• Problem details: Repeat every entry word for word; omit all pictures.

[Before and after room images]
⟨
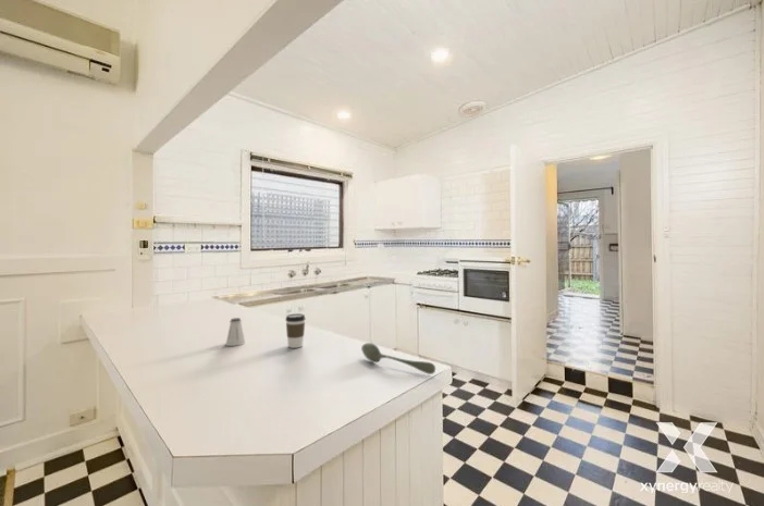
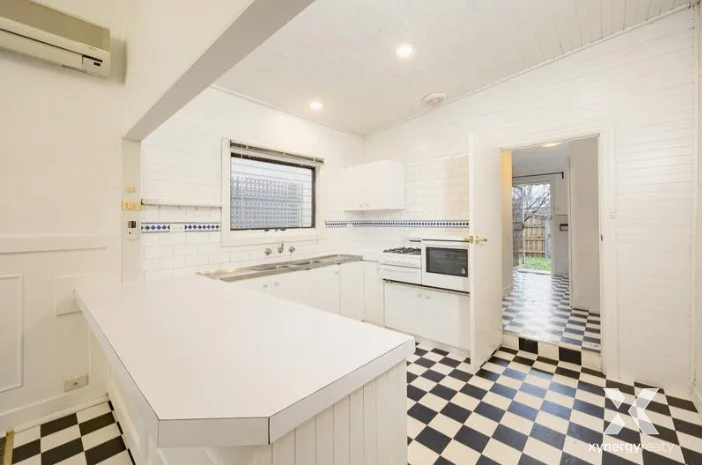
- spoon [360,342,436,375]
- saltshaker [225,317,246,347]
- coffee cup [284,312,307,349]
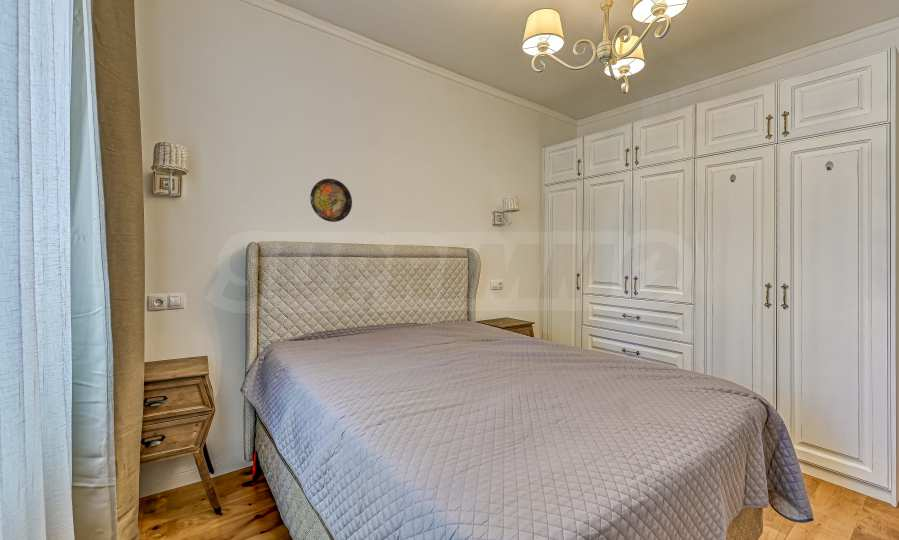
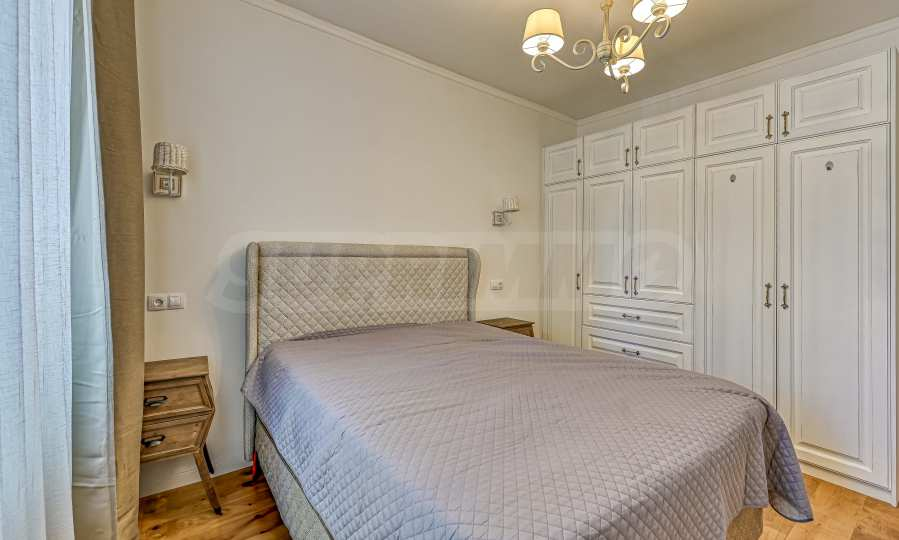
- decorative plate [309,178,353,223]
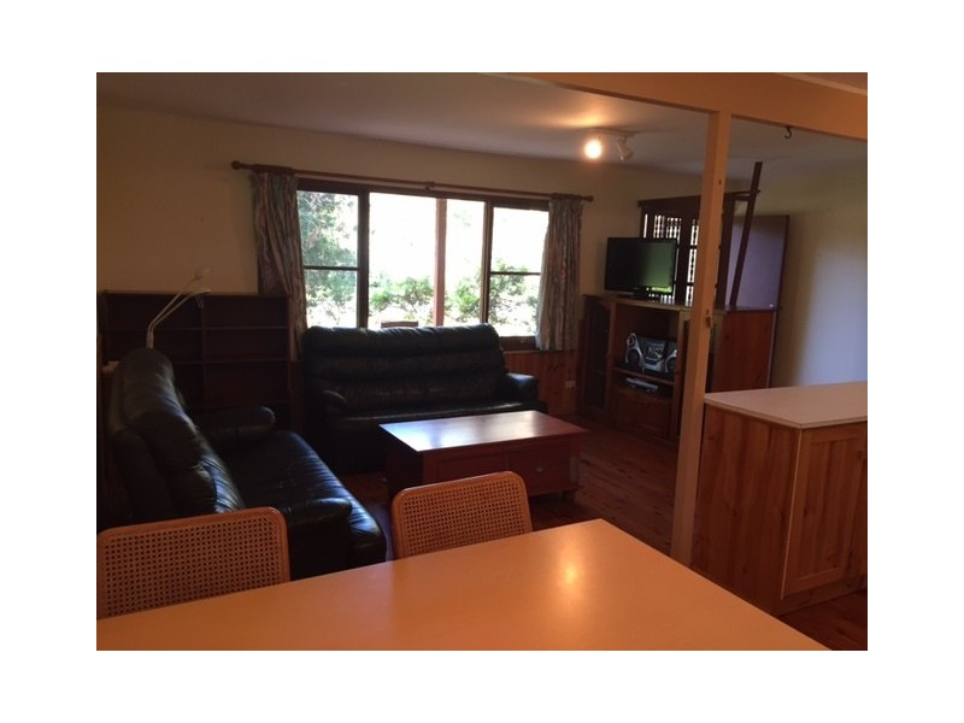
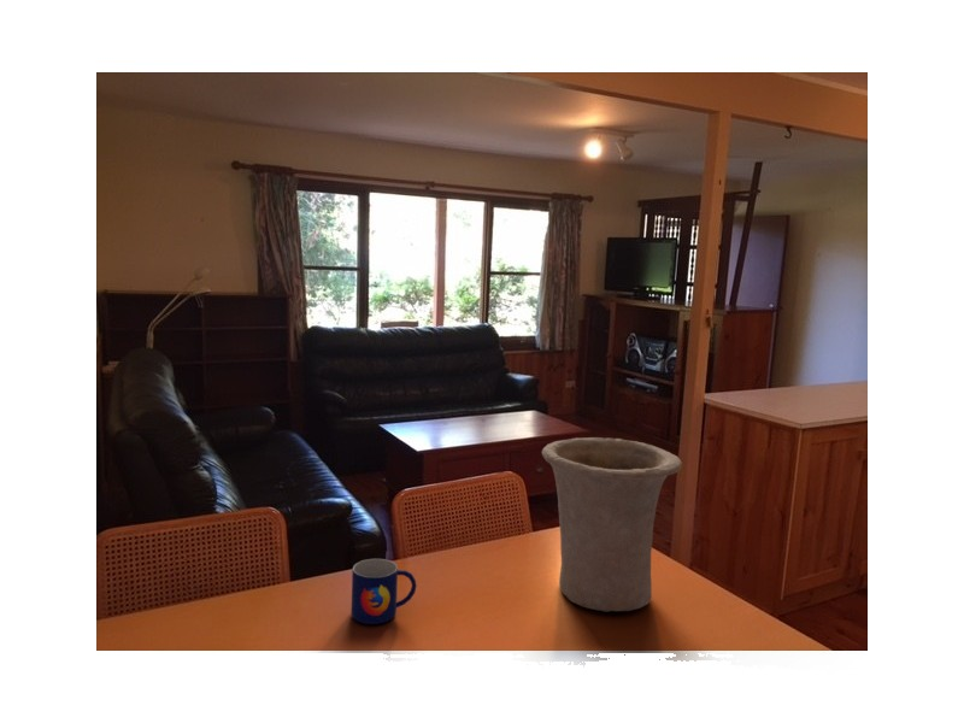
+ vase [541,436,683,612]
+ mug [351,558,418,625]
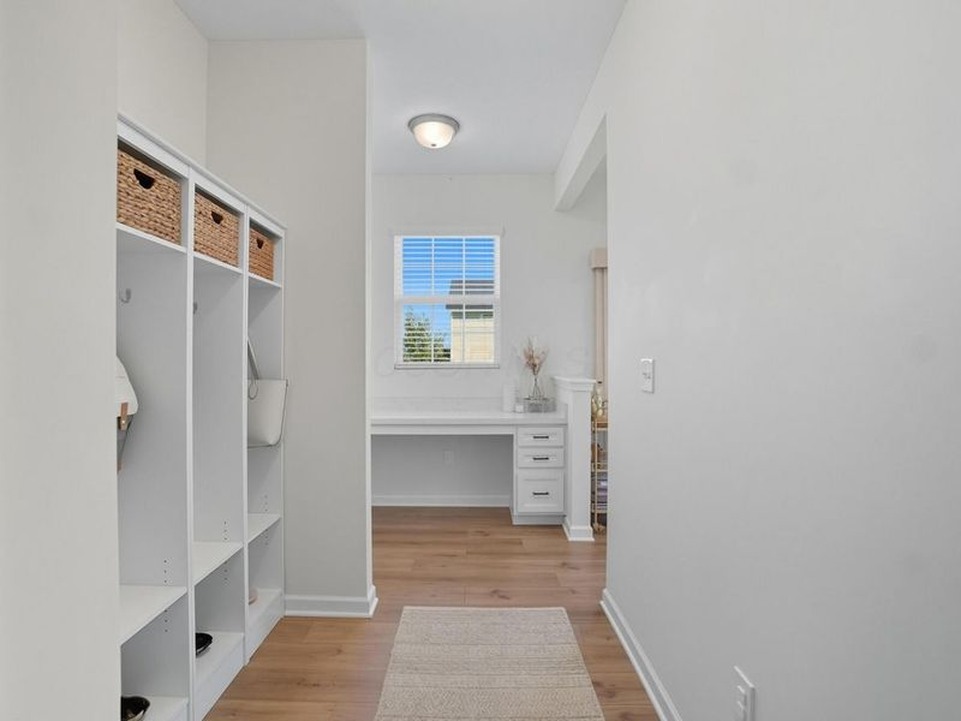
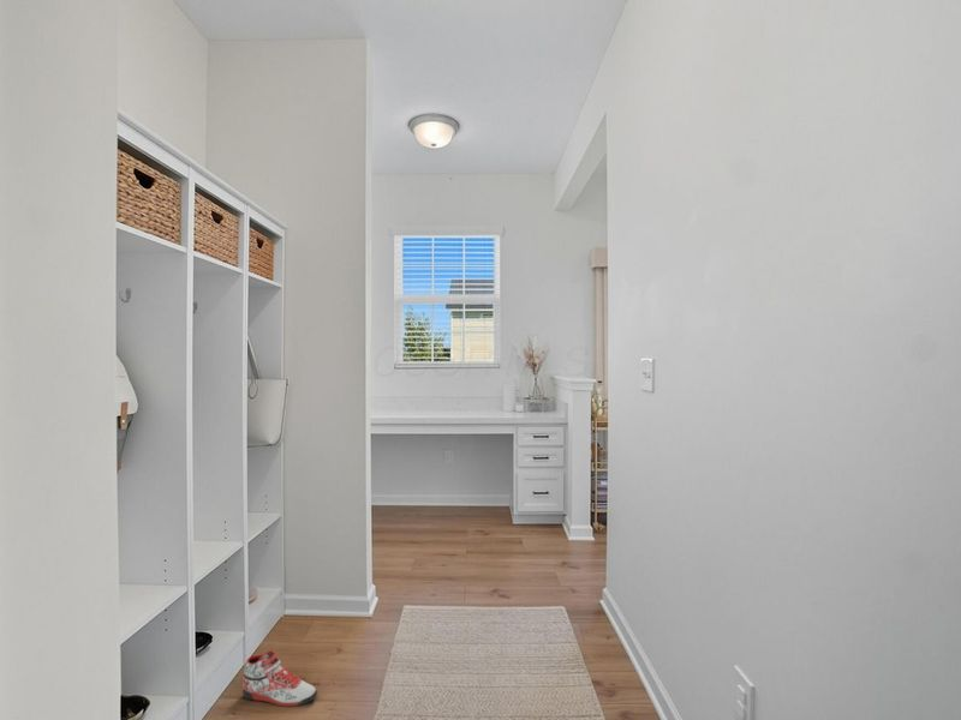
+ sneaker [241,649,318,708]
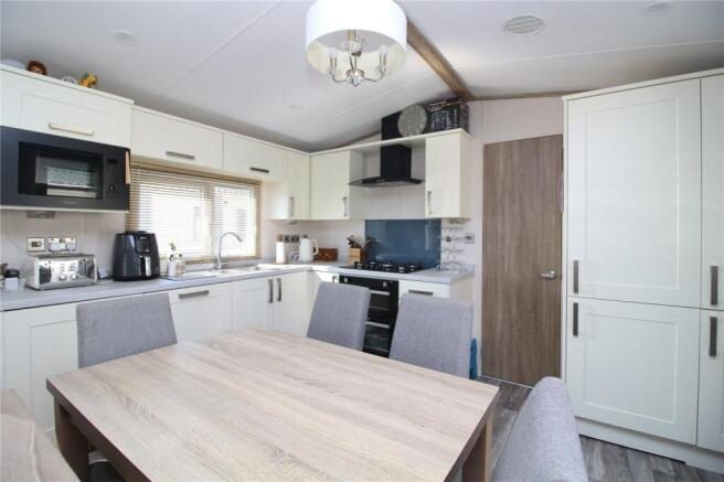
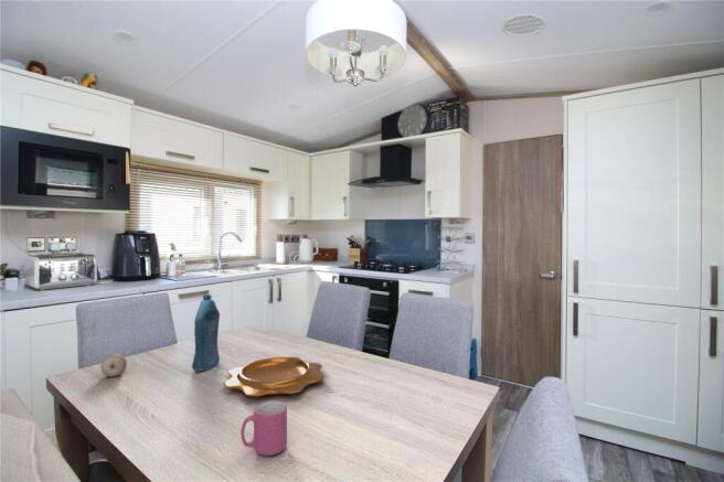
+ bottle [191,293,221,372]
+ decorative bowl [223,355,326,397]
+ fruit [99,352,128,378]
+ mug [239,400,288,457]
⟩
• Written solution:
- spoon [360,342,436,375]
- saltshaker [225,317,246,347]
- coffee cup [284,312,307,349]
- decorative plate [309,178,353,223]
+ vase [541,436,683,612]
+ mug [351,558,418,625]
+ sneaker [241,649,318,708]
+ bottle [191,293,221,372]
+ decorative bowl [223,355,326,397]
+ fruit [99,352,128,378]
+ mug [239,400,288,457]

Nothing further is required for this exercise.